> Provided entries:
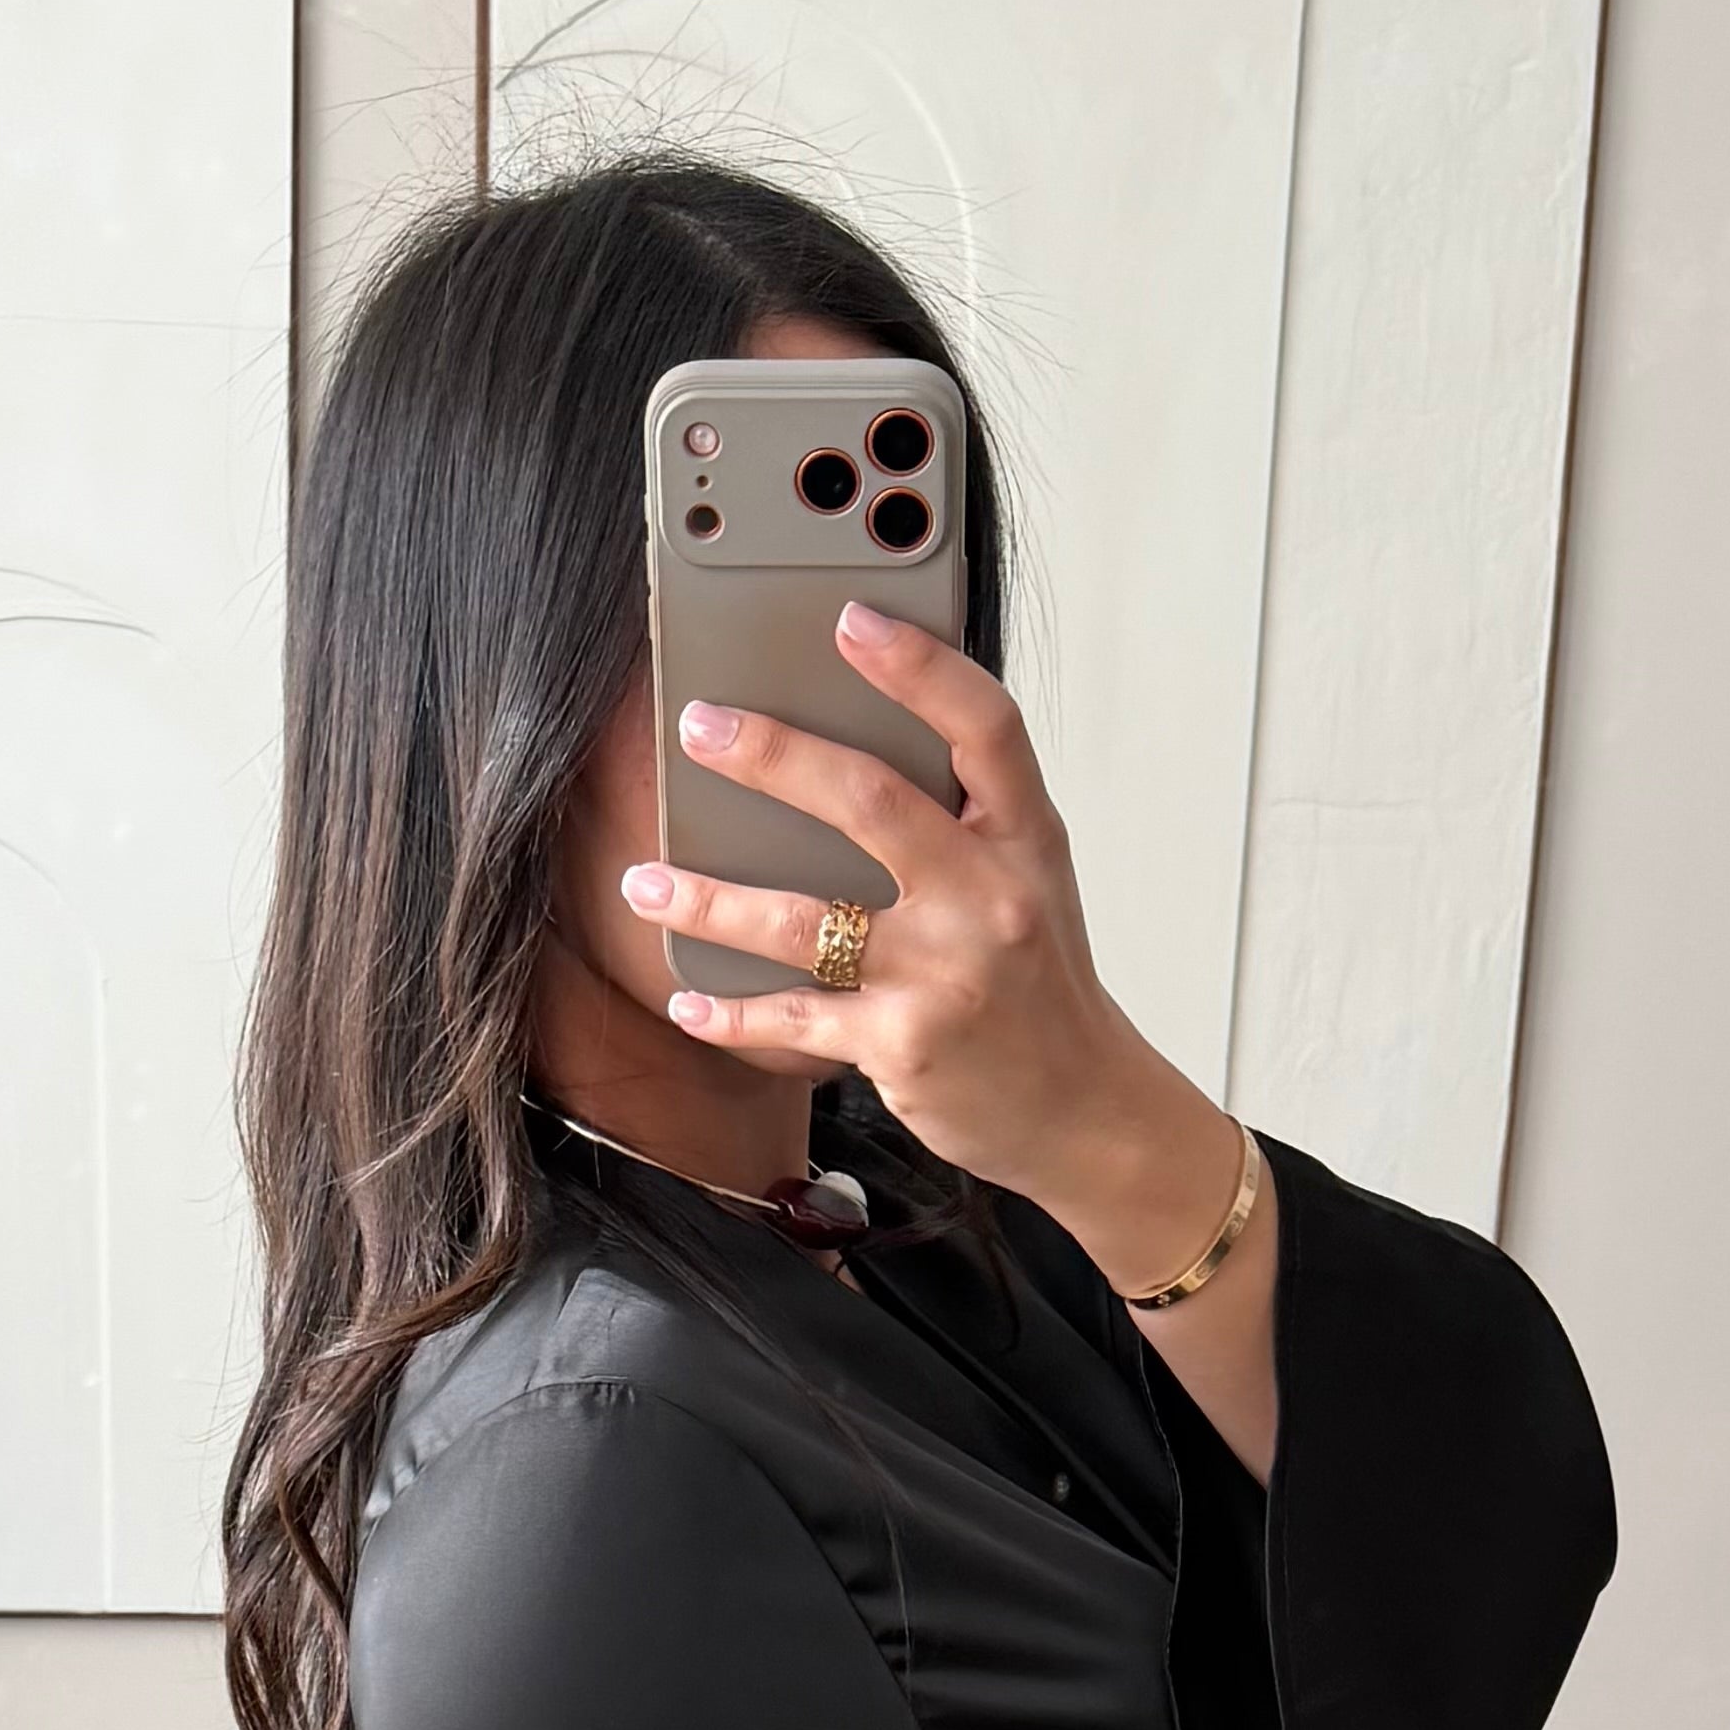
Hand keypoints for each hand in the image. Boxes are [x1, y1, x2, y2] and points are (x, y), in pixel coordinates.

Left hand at [621, 604, 1277, 1458]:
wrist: (1084, 1111)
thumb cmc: (1041, 988)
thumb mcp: (1032, 882)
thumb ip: (966, 819)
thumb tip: (851, 750)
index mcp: (1026, 839)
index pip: (983, 725)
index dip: (918, 664)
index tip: (849, 618)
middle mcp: (990, 898)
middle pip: (870, 802)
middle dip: (772, 757)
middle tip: (700, 728)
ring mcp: (945, 975)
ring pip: (805, 921)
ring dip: (710, 900)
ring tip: (645, 882)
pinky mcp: (904, 1047)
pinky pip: (794, 1021)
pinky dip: (731, 1014)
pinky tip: (687, 998)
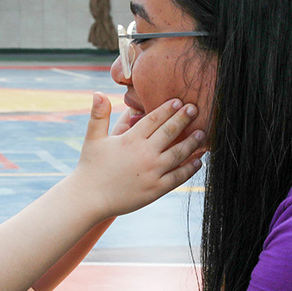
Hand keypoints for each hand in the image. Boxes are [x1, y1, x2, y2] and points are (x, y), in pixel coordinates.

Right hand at [66, 93, 203, 219]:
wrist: (90, 198)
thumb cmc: (90, 167)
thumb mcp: (93, 138)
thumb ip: (99, 115)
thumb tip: (98, 92)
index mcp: (131, 139)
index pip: (154, 119)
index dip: (168, 109)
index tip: (179, 101)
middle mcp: (145, 153)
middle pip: (170, 132)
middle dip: (184, 118)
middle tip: (196, 109)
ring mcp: (153, 172)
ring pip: (179, 153)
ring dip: (192, 142)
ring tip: (202, 133)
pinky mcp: (156, 189)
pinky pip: (178, 177)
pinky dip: (190, 168)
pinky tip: (198, 162)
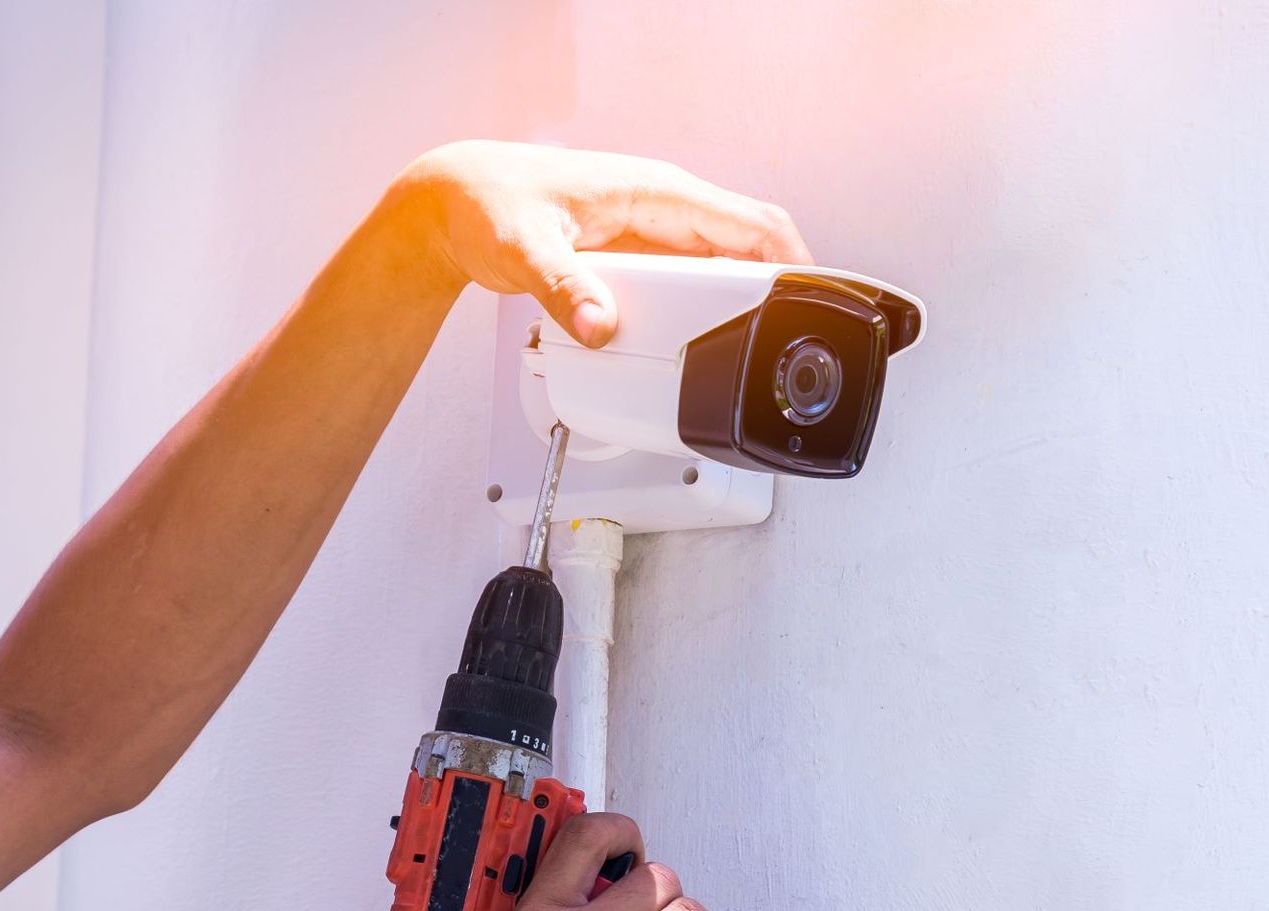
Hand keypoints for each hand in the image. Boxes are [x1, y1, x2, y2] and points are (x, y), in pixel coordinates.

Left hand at [398, 139, 812, 346]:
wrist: (454, 202)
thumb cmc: (487, 203)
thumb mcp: (524, 249)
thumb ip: (563, 289)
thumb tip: (599, 324)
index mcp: (656, 192)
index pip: (752, 223)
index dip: (794, 265)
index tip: (815, 305)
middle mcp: (663, 210)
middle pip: (750, 253)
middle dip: (777, 298)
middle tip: (787, 349)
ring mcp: (654, 236)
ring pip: (723, 274)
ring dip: (742, 312)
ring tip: (754, 359)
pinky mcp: (639, 261)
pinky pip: (692, 287)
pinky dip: (708, 316)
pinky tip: (705, 349)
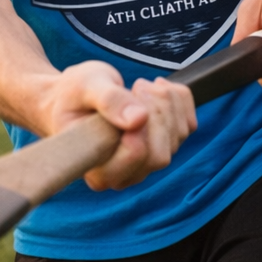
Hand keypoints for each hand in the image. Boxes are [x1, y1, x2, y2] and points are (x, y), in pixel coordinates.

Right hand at [40, 60, 196, 190]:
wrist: (74, 97)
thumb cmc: (73, 94)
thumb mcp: (84, 86)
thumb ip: (108, 100)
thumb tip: (138, 118)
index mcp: (98, 169)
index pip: (136, 155)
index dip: (139, 126)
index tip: (126, 95)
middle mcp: (124, 175)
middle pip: (161, 152)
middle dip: (154, 110)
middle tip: (134, 86)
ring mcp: (146, 164)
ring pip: (177, 137)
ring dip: (165, 101)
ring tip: (138, 86)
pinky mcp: (163, 147)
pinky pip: (188, 125)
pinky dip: (179, 99)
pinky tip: (157, 87)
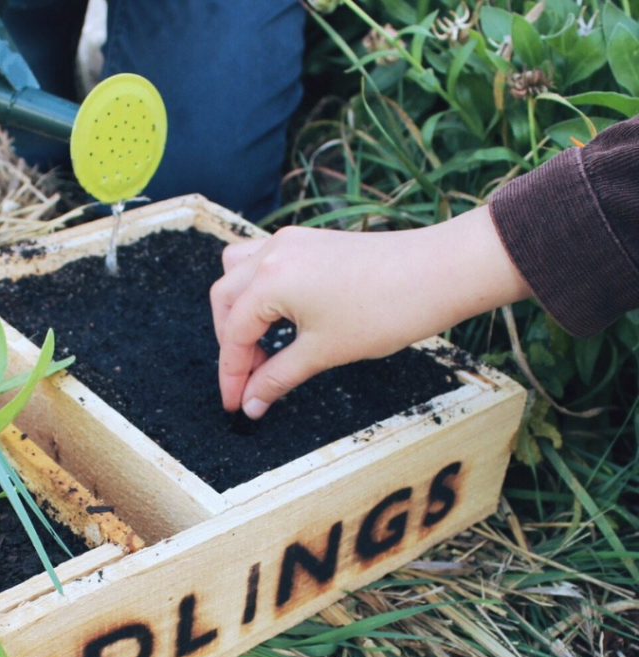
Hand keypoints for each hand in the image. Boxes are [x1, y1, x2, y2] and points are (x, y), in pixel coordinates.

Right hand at [210, 206, 533, 417]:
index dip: (232, 375)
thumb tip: (252, 403)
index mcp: (270, 280)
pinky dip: (261, 292)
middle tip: (249, 381)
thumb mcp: (324, 352)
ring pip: (240, 273)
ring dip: (239, 311)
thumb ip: (278, 377)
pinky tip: (278, 317)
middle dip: (231, 343)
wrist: (441, 273)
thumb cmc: (387, 309)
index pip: (235, 334)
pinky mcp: (311, 242)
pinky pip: (265, 262)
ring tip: (259, 346)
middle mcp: (273, 254)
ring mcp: (292, 242)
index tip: (235, 404)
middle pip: (226, 300)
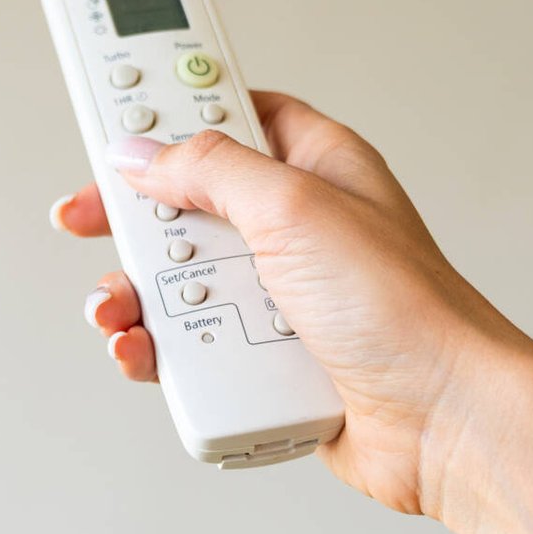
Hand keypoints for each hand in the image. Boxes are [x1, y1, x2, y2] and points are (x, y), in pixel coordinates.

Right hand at [50, 92, 528, 517]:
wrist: (440, 419)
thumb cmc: (404, 309)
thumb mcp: (293, 207)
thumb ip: (208, 169)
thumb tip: (142, 154)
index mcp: (313, 168)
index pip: (230, 115)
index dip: (172, 114)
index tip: (114, 117)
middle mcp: (294, 229)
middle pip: (185, 204)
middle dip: (133, 219)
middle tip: (92, 221)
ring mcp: (278, 297)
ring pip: (177, 280)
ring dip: (134, 293)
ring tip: (118, 307)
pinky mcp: (264, 360)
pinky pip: (190, 346)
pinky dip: (157, 349)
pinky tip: (143, 351)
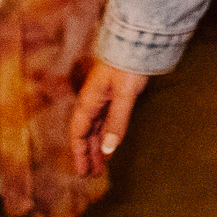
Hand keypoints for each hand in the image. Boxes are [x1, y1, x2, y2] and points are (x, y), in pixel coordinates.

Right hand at [69, 59, 149, 176]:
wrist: (138, 42)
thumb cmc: (128, 66)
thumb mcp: (124, 95)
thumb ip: (117, 121)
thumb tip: (108, 149)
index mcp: (89, 102)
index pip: (79, 133)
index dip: (79, 153)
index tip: (82, 172)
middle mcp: (93, 102)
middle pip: (87, 133)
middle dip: (89, 154)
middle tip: (93, 175)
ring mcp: (104, 98)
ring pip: (97, 128)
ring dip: (98, 147)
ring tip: (101, 166)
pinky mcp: (116, 95)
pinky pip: (107, 120)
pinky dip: (107, 135)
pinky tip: (109, 144)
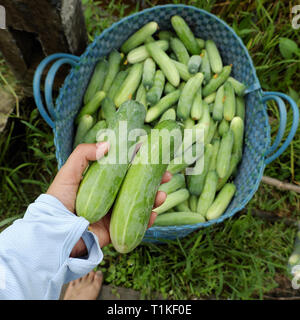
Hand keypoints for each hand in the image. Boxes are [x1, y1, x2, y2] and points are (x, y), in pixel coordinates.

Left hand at [46, 143, 171, 254]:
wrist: (56, 233)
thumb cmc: (60, 200)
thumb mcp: (69, 172)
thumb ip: (84, 153)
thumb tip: (109, 144)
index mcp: (103, 180)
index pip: (125, 168)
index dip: (140, 161)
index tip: (151, 154)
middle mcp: (111, 195)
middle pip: (137, 184)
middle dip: (154, 179)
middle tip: (166, 175)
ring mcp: (115, 211)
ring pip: (141, 202)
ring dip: (155, 198)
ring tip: (162, 195)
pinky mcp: (117, 228)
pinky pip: (137, 224)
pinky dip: (148, 219)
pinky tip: (155, 214)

> Exercise description: In full and without error, repeat the listing above, omitting its images.

> Answer for the task:
Hand keypoints for each hand in the image. Boxes are [x1, y1, x2, y2] and points are (x, y), in pixel coordinates.

Left hand at [621, 604, 1277, 1458]:
wrist: (1084, 1111)
thumb cmc: (1041, 988)
thumb mcp: (1032, 882)
thumb ip: (966, 819)
thumb tip: (851, 750)
index mcp: (1026, 839)
index pip: (983, 725)
index dip: (918, 664)
index tip: (849, 618)
middle mcp: (990, 898)
middle pip: (870, 802)
middle dip: (772, 757)
middle tip: (700, 728)
ring mcp: (945, 975)
ring pip: (805, 921)
ring dip: (710, 900)
ring tip: (645, 882)
pinky mcp: (904, 1047)
pinky pip: (794, 1021)
pinky dip: (731, 1014)
pinky tip: (687, 998)
Hand keypoints for each hand in the image. Boxes are [x1, y1, x2, y2] and points are (x, y), in pixel coordinates.

Right hand at [66, 93, 203, 219]:
wrist: (90, 198)
thumb cmc: (90, 167)
thumb mcp: (93, 138)
thumb ip: (99, 115)
thumb tip: (98, 92)
index mcp: (131, 139)
index pip: (154, 119)
index dip: (168, 109)
index tip: (179, 101)
middle mcp: (145, 153)
middle pip: (170, 132)
middle dip: (184, 118)
middle tip: (196, 109)
ring mcp: (153, 172)
ring pip: (179, 153)
ring dip: (192, 142)
ring tip: (202, 133)
pinky mcp: (156, 189)
pinky pip: (178, 177)
pinky dip: (190, 168)
pinky tip: (198, 162)
Hand keypoints for each hand in the image. Boxes are [x1, y1, x2, y2] and points are (x, y), in pixel coordinates.

Left hand at [398, 139, 812, 346]:
wrist: (454, 202)
thumb cmc: (487, 203)
thumb mcp: (524, 249)
thumb ip: (563, 289)
thumb tip: (599, 324)
index mcp: (656, 192)
index pip: (752, 223)
index dip: (794, 265)
index tip: (815, 305)
middle mcp: (663, 210)
middle pip: (750, 253)
middle dip: (777, 298)
middle tip: (787, 349)
ring mcp: (654, 236)
ring pip: (723, 274)
ring dip: (742, 312)
ring tip: (754, 359)
pinky mcp: (639, 261)
pinky pip: (692, 287)
pinky dip: (708, 316)
pinky tip: (705, 349)
Hand keypoints for each hand in the image. Boxes are [x1, y1, x2, y2] and points are (x, y), in pixel coordinates.

Right hand at [40, 60, 196, 190]:
wrist: (74, 97)
thumb cmc: (73, 94)
thumb mcp: (84, 86)
thumb ip: (108, 100)
thumb tip: (138, 118)
index mcp: (98, 169)
index pip: (136, 155)
index dip: (139, 126)
index tip: (126, 95)
middle mcp: (124, 175)
middle pip: (161, 152)
middle dip: (154, 110)
middle tip: (134, 86)
ring mcp: (146, 164)
ring pip: (177, 137)
ring dip: (165, 101)
ring tip: (138, 86)
pinky mcp: (163, 147)
pinky pip: (188, 125)
pinky dip: (179, 99)
pinky tip: (157, 87)
Hand keypoints for each hand in the image. Boxes are [x1, y1, x2, y2] and points are (x, y), in pixel coordinates.

Right hand at [210, 206, 533, 417]:
index dip: (232, 375)
thumb tip: (252, 403)
index mcp: (270, 280)
pinky dip: (261, 292)
middle tip: (249, 381)
thumb mcp: (324, 352)
ring pip: (240, 273)
ring dip: (239, 311)
thumb ip: (278, 377)
pinky tip: (278, 317)
middle dip: (231, 343)
wrist: (441, 273)
thumb cmc: (387, 309)
index pip: (235, 334)
pinky mcp: (311, 242)
pinky pip: (265, 262)
ring tip: (259, 346)
middle mcp: (273, 254)
ring mcp: (292, 242)
index tip: (235, 404)
middle pip: (226, 300)
Hand keypoints for each hand in the image. Boxes are [x1, y1, x2, y2] and points are (x, y), in pixel coordinates.

Right hand at [50, 92, 528, 517]:
wrist: (440, 419)
thumb cmc: (404, 309)
thumb mcp: (293, 207)
thumb ip: (208, 169)
thumb tip: (142, 154)
index mcp: (313, 168)
index pip: (230, 115)
index dip: (172, 114)
index tip: (114, 117)
middle mcp: (294, 229)
middle pip: (185, 204)
middle dip: (133, 219)
middle tip: (92, 221)
ring mcp: (278, 297)
ring pip: (177, 280)
ring dip: (134, 293)
ring tip: (118, 307)
pinky mcp: (264, 360)
pinky pip: (190, 346)
pinky dip: (157, 349)
pinky tip: (143, 351)
Hand keypoints for each hand in the image. Boxes are [x1, y1, x2, y2] and points are (x, y), in pixel coordinates.

Right hand at [69, 59, 149, 176]:
wrist: (138, 42)
thumb cmc: (128, 66)
thumb mcp: (124, 95)
thumb ip: (117, 121)
thumb tip: (108, 149)
index mcp: (89, 102)
index pip: (79, 133)
index dip: (79, 153)
index tip: (82, 172)
middle mcp: (93, 102)
middle pip: (87, 133)
middle dip: (89, 154)
middle tip: (93, 175)
ring mcp: (104, 98)
ring pip: (97, 128)
ring dip: (98, 147)
ring tip: (101, 166)
pinky mcp: (116, 95)
pinky pip: (107, 120)
pinky dip: (107, 135)
pinky tip: (109, 144)
Hand keypoints for each hand in the image. Boxes are [x1, y1, x2, y2] and points are (x, y), in pixel coordinates.

Left hand at [46, 143, 171, 254]:
wrist: (56, 233)
thumb cmc: (60, 200)
thumb mcp: (69, 172)
thumb ip: (84, 153)
thumb tip: (109, 144)
index mcp: (103, 180)
index pip: (125, 168)
index dip: (140, 161)
index tip: (151, 154)
middle mcp: (111, 195)
middle pip: (137, 184)
middle dip: (154, 179)
middle tip: (166, 175)
ring mcp: (115, 211)
ring pip: (141, 202)
ring dip: (155, 198)
ring tip: (162, 195)
pinky mcp: (117, 228)
pinky pip: (137, 224)
pinky dip: (148, 219)
pinky tip: (155, 214)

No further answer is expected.